Gabriella sypiała niewiele odkąd tylko pamięta. Z drugiej strony, była raczej nadpobudliwym dzieckiem, co zapewne tylko pogarszało sprawę. Z biegiem lat z kolei, jej organizm najwyraźniej przywykł do kilkunastu, jeżeli miała szczęście, kilkudziesięciu godzin snu w tygodniu.
OdpowiedzUsuńZ początku nie była pewna jak zareagować na słowa mężczyzny. Propozycja przez niego przedstawiona wydawała się jej bardzo ciekawa. Mimo że organizowanie dodatkowych zajęć dla uczniów nie było dla niej niczym nowym, za co wydawali się ją raczej lubić, o tyle współpraca z innymi nauczycielami była już czymś zupełnie innym.
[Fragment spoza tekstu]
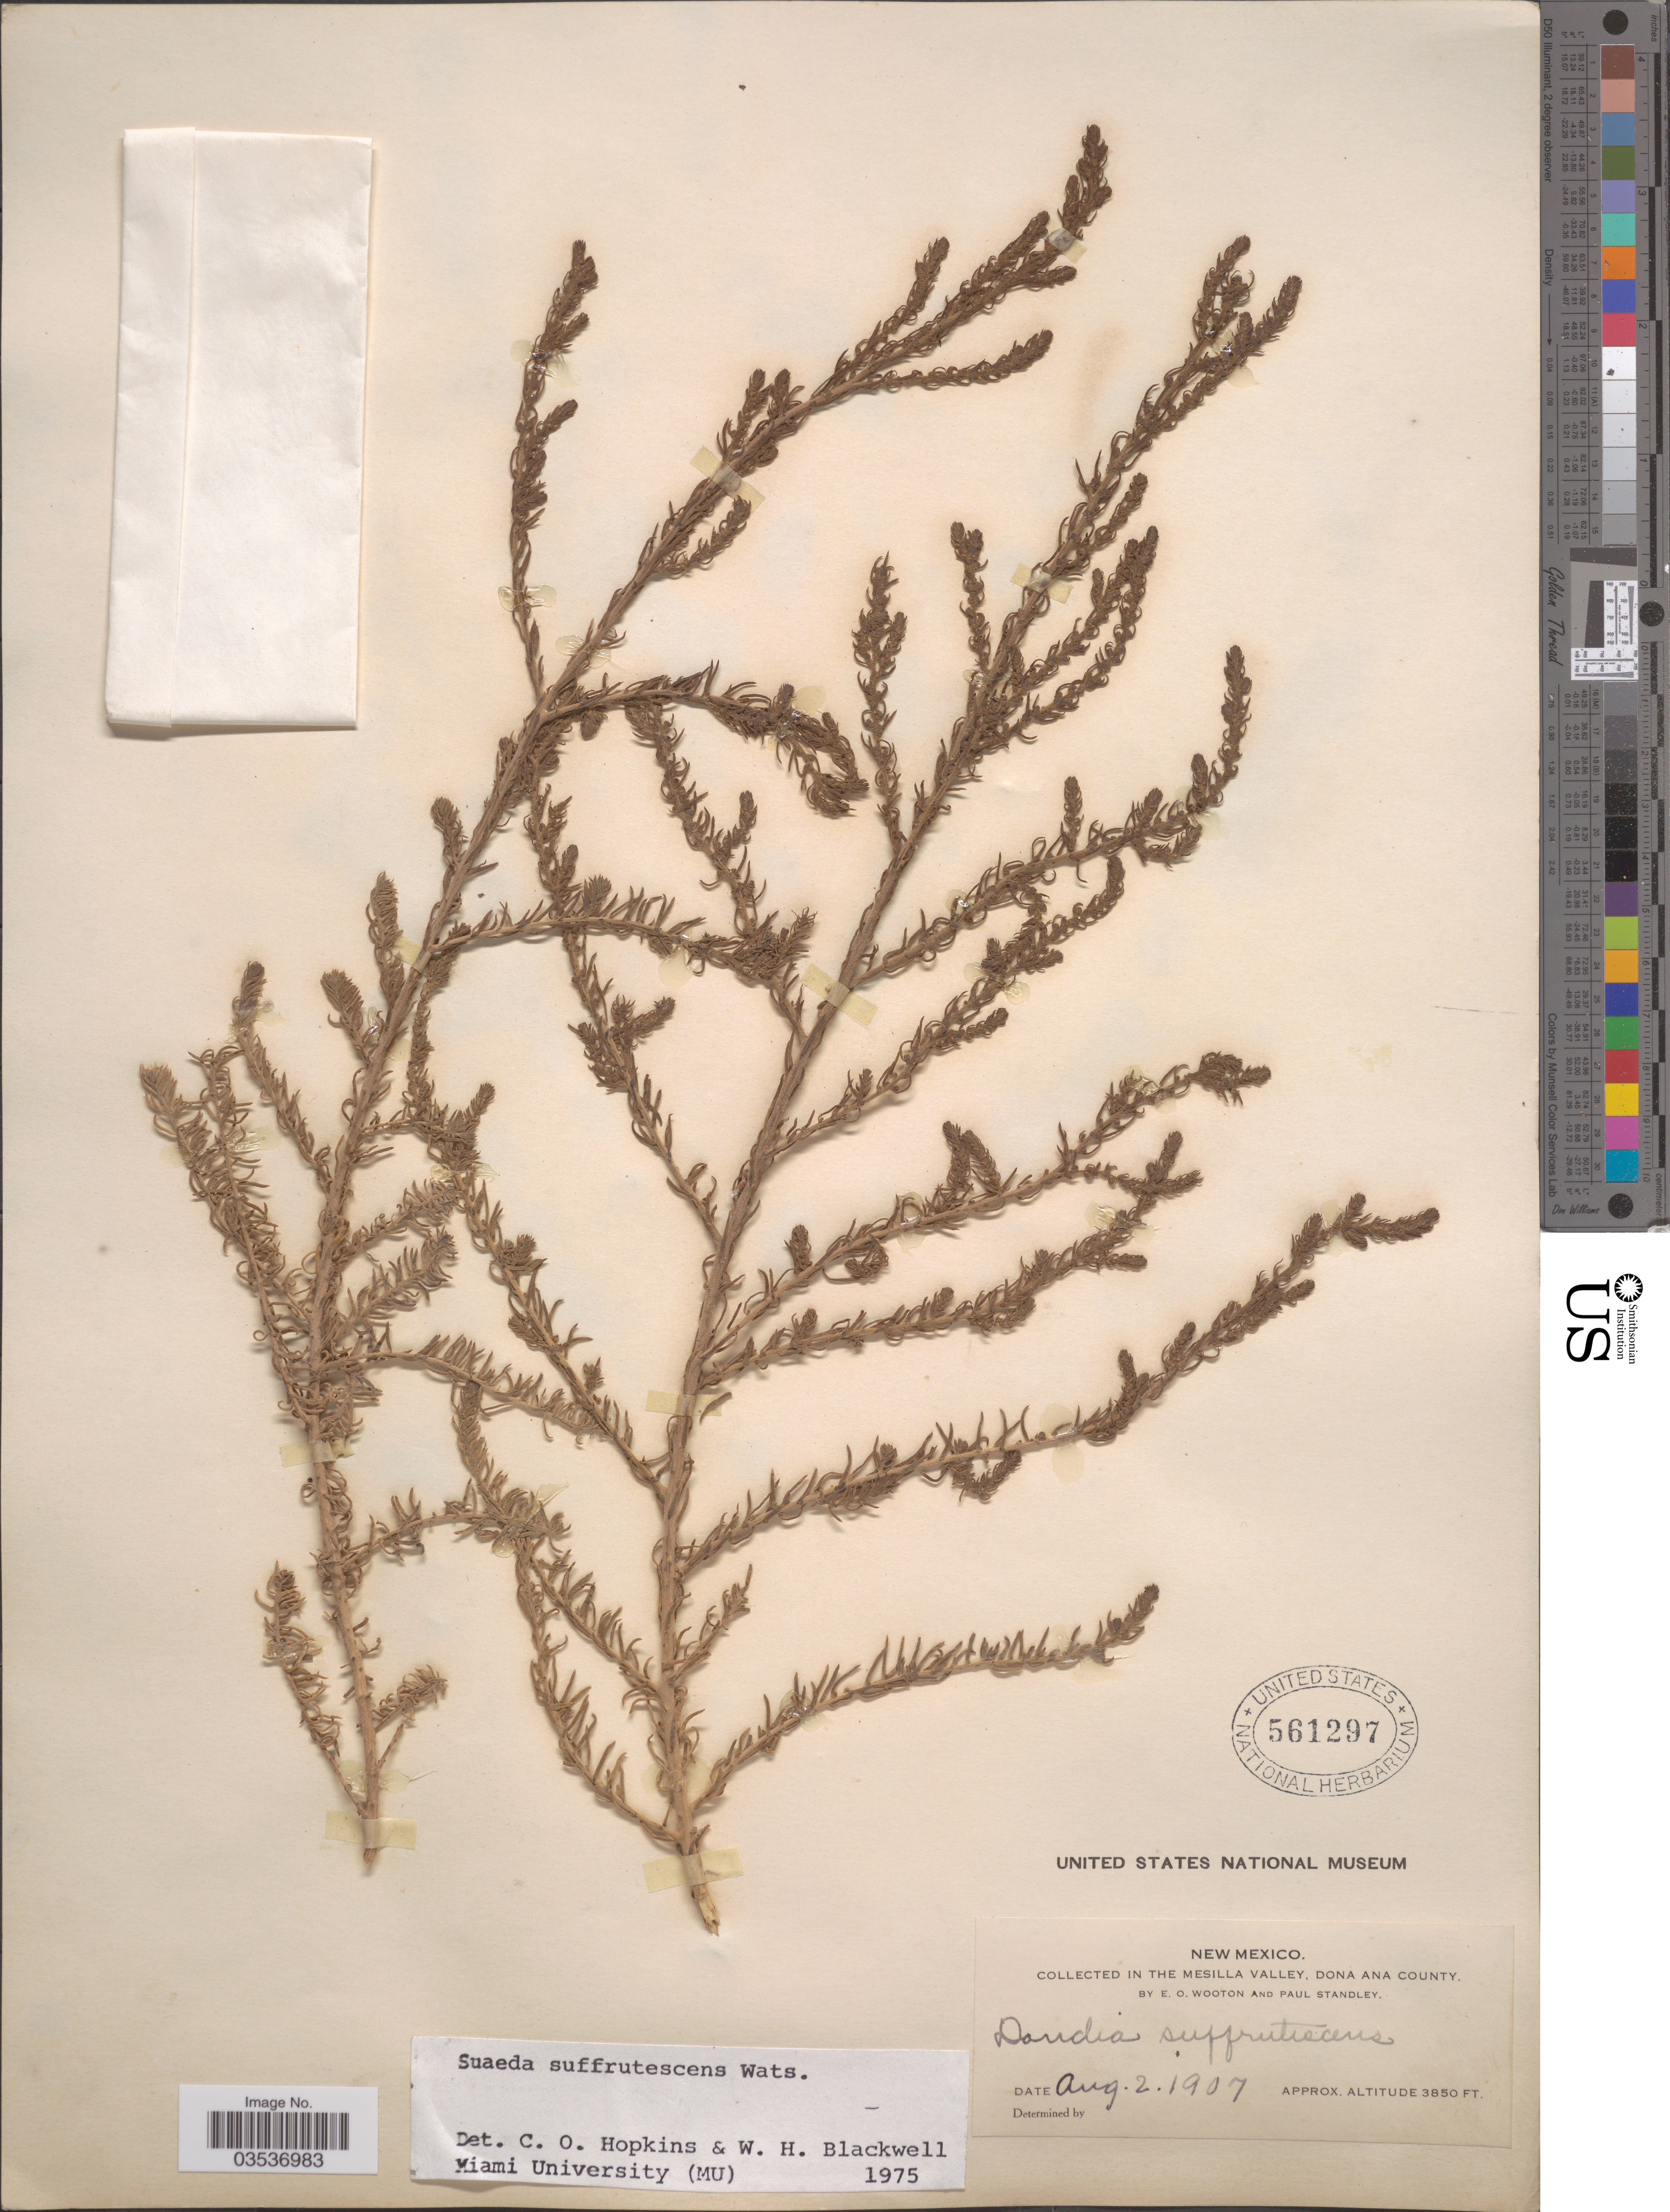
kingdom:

Dotychczas lepiej znała jedynie doktora Grynsztajna i z nim luźniej rozmawiała, acz słysząc ostatnie słowa siedzącego obok niej nauczyciela, niemalże się uśmiechnęła. Jej brat zawsze powtarzał Gabrysi, że ma śliczny uśmiech i powinna się częściej uśmiechać. Trudno było jednak się jej wyzbyć pielęgnowanych przez lata nawyków. Sebastian pod tym względem był zupełnie inny od swojej siostry.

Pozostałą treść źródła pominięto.